Dataset extract.

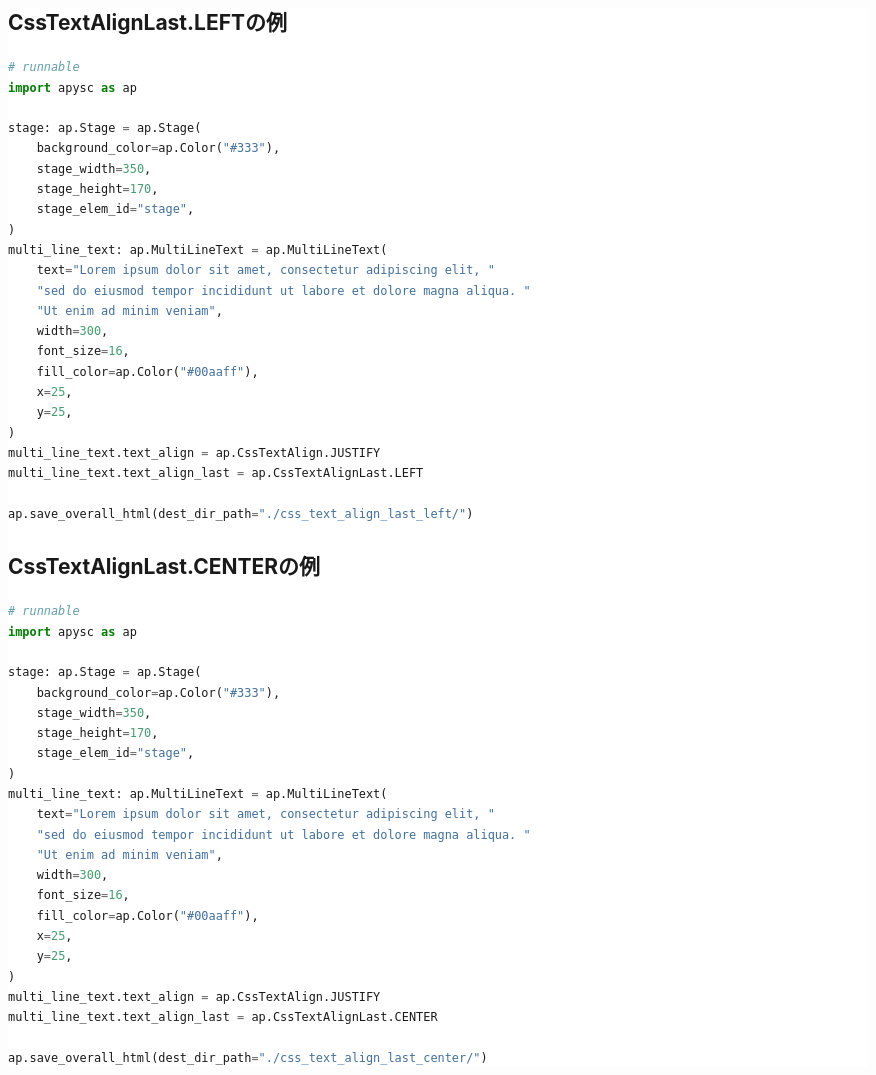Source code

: <iframe src="static/css_text_align_last_auto/index.html" width="350" height="170"></iframe>

## CssTextAlignLast.LEFTの例

```py
# runnable
import apysc as ap

stage: ap.Stage = ap.Stage(
    background_color=ap.Color("#333"),
    stage_width=350,
    stage_height=170,
    stage_elem_id="stage",
)
multi_line_text: ap.MultiLineText = ap.MultiLineText(
    text="Lorem ipsum dolor sit amet, consectetur adipiscing elit, "
    "sed do eiusmod tempor incididunt ut labore et dolore magna aliqua. "
    "Ut enim ad minim veniam",
    width=300,
    font_size=16,
    fill_color=ap.Color("#00aaff"),
    x=25,
    y=25,
)
multi_line_text.text_align = ap.CssTextAlign.JUSTIFY
multi_line_text.text_align_last = ap.CssTextAlignLast.LEFT

ap.save_overall_html(dest_dir_path="./css_text_align_last_left/")
```

<iframe src="static/css_text_align_last_left/index.html" width="350" height="170"></iframe>

## CssTextAlignLast.CENTERの例

```py
# runnable
import apysc as ap

stage: ap.Stage = ap.Stage(
    background_color=ap.Color("#333"),
    stage_width=350,
    stage_height=170,
    stage_elem_id="stage",
)
multi_line_text: ap.MultiLineText = ap.MultiLineText(
    text="Lorem ipsum dolor sit amet, consectetur adipiscing elit, "
    "sed do eiusmod tempor incididunt ut labore et dolore magna aliqua. "
    "Ut enim ad minim veniam",
    width=300,
    font_size=16,
    fill_color=ap.Color("#00aaff"),
    x=25,
    y=25,
)
multi_line_text.text_align = ap.CssTextAlign.JUSTIFY
multi_line_text.text_align_last = ap.CssTextAlignLast.CENTER

ap.save_overall_html(dest_dir_path="./css_text_align_last_center/")
```
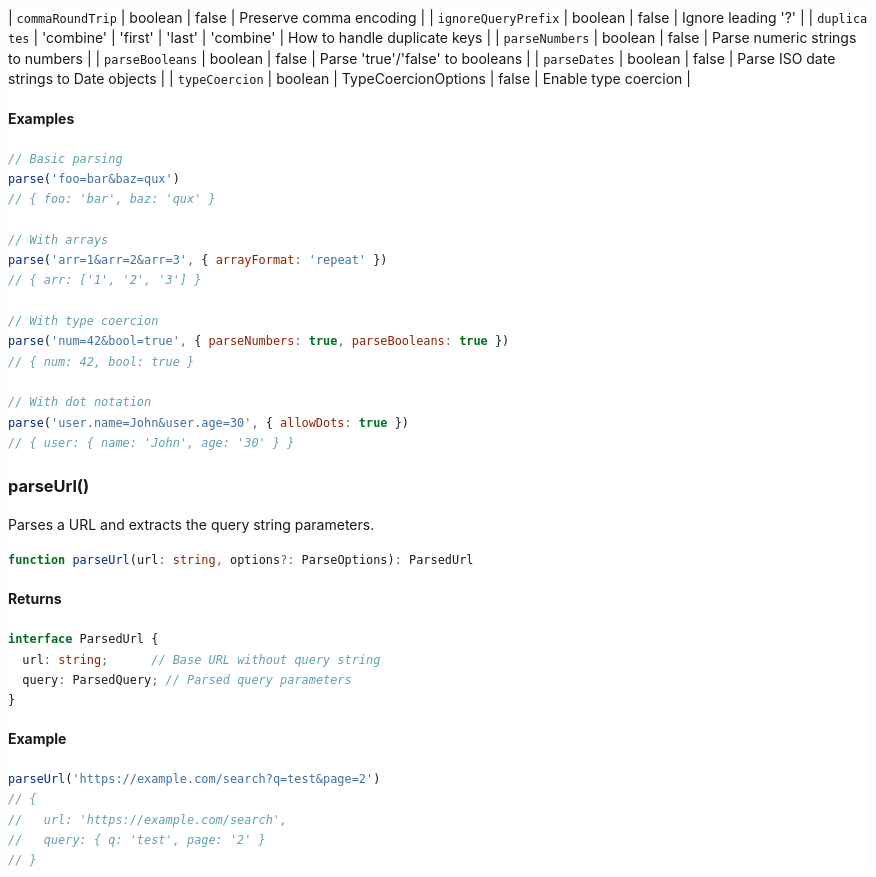 | `commaRoundTrip` | boolean | false | Preserve comma encoding |
| `ignoreQueryPrefix` | boolean | false | Ignore leading '?' |
| `duplicates` | 'combine' \| 'first' \| 'last' | 'combine' | How to handle duplicate keys |
| `parseNumbers` | boolean | false | Parse numeric strings to numbers |
| `parseBooleans` | boolean | false | Parse 'true'/'false' to booleans |
| `parseDates` | boolean | false | Parse ISO date strings to Date objects |
| `typeCoercion` | boolean \| TypeCoercionOptions | false | Enable type coercion |

#### Examples

```javascript
// Basic parsing
parse('foo=bar&baz=qux')
// { foo: 'bar', baz: 'qux' }

// With arrays
parse('arr=1&arr=2&arr=3', { arrayFormat: 'repeat' })
// { arr: ['1', '2', '3'] }

// With type coercion
parse('num=42&bool=true', { parseNumbers: true, parseBooleans: true })
// { num: 42, bool: true }

// With dot notation
parse('user.name=John&user.age=30', { allowDots: true })
// { user: { name: 'John', age: '30' } }
```

### parseUrl()

Parses a URL and extracts the query string parameters.

```typescript
function parseUrl(url: string, options?: ParseOptions): ParsedUrl
```

#### Returns

```typescript
interface ParsedUrl {
  url: string;      // Base URL without query string
  query: ParsedQuery; // Parsed query parameters
}
```

#### Example

```javascript
parseUrl('https://example.com/search?q=test&page=2')
// {
//   url: 'https://example.com/search',
//   query: { q: 'test', page: '2' }
// }
```
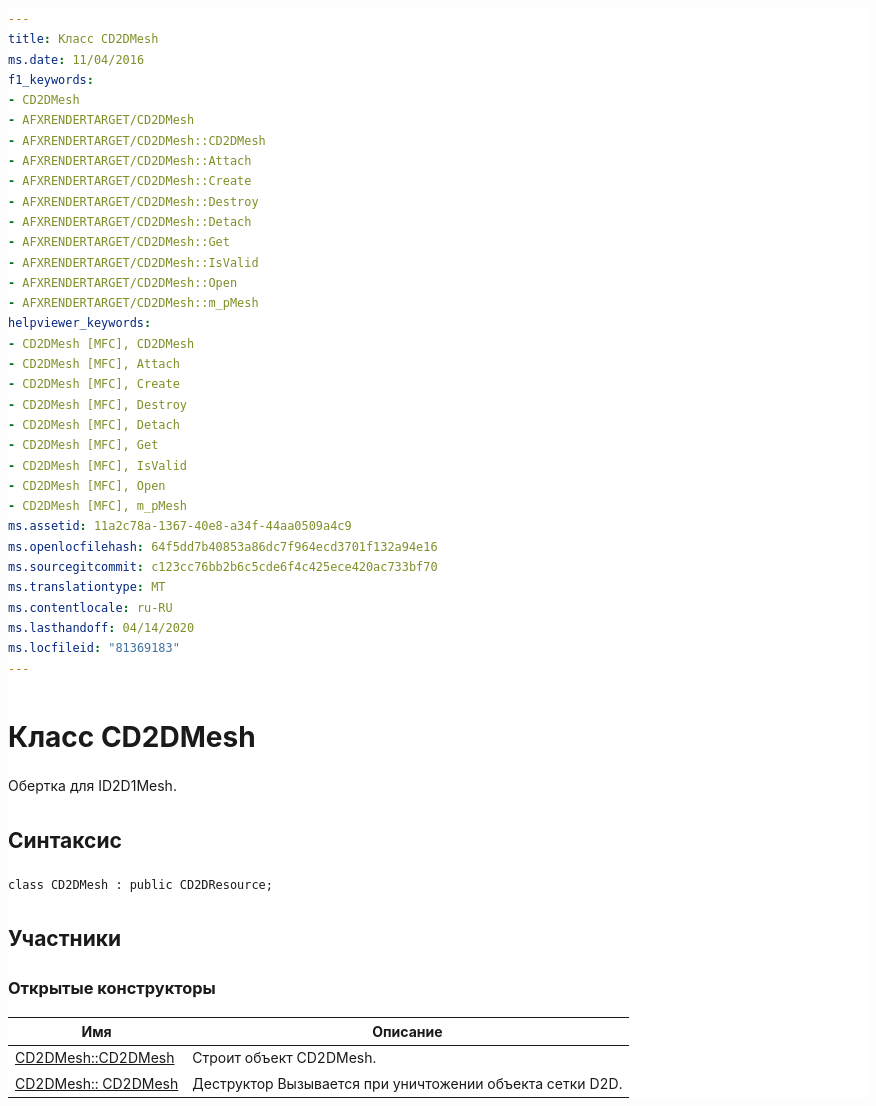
 ```yaml
---
title: Класс CD2DMesh
ms.date: 11/04/2016
f1_keywords:
- CD2DMesh
- AFXRENDERTARGET/CD2DMesh
- AFXRENDERTARGET/CD2DMesh::CD2DMesh
- AFXRENDERTARGET/CD2DMesh::Attach
- AFXRENDERTARGET/CD2DMesh::Create
- AFXRENDERTARGET/CD2DMesh::Destroy
- AFXRENDERTARGET/CD2DMesh::Detach
- AFXRENDERTARGET/CD2DMesh::Get
- AFXRENDERTARGET/CD2DMesh::IsValid
- AFXRENDERTARGET/CD2DMesh::Open
- AFXRENDERTARGET/CD2DMesh::m_pMesh
helpviewer_keywords:
- CD2DMesh [MFC], CD2DMesh
- CD2DMesh [MFC], Attach
- CD2DMesh [MFC], Create
- CD2DMesh [MFC], Destroy
- CD2DMesh [MFC], Detach
- CD2DMesh [MFC], Get
- CD2DMesh [MFC], IsValid
- CD2DMesh [MFC], Open
- CD2DMesh [MFC], m_pMesh
ms.assetid: 11a2c78a-1367-40e8-a34f-44aa0509a4c9
ms.openlocfilehash: 64f5dd7b40853a86dc7f964ecd3701f132a94e16
ms.sourcegitcommit: c123cc76bb2b6c5cde6f4c425ece420ac733bf70
ms.translationtype: MT
ms.contentlocale: ru-RU
ms.lasthandoff: 04/14/2020
ms.locfileid: "81369183"
---
```

# <a name="cd2dmesh-class"></a>Класс CD2DMesh

Обертка для ID2D1Mesh.

## <a name="syntax"></a>Синтаксис

```
class CD2DMesh : public CD2DResource;
```

## <a name="members"></a>Участники

### <a name="public-constructors"></a>Открытые конструкторы

|Имя|Описание|
|----------|-----------------|
|[CD2DMesh::CD2DMesh](#cd2dmesh)|Строит объект CD2DMesh.|
|[CD2DMesh:: CD2DMesh](#_dtorcd2dmesh)|Деструктор Вызывается при уничтожении объекта сетки D2D.|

Aim of the task.
Scan the material for the string "Attach". Copy each line where it appears.

Expected answer.
- AFXRENDERTARGET/CD2DMesh::Attach
- CD2DMesh [MFC], Attach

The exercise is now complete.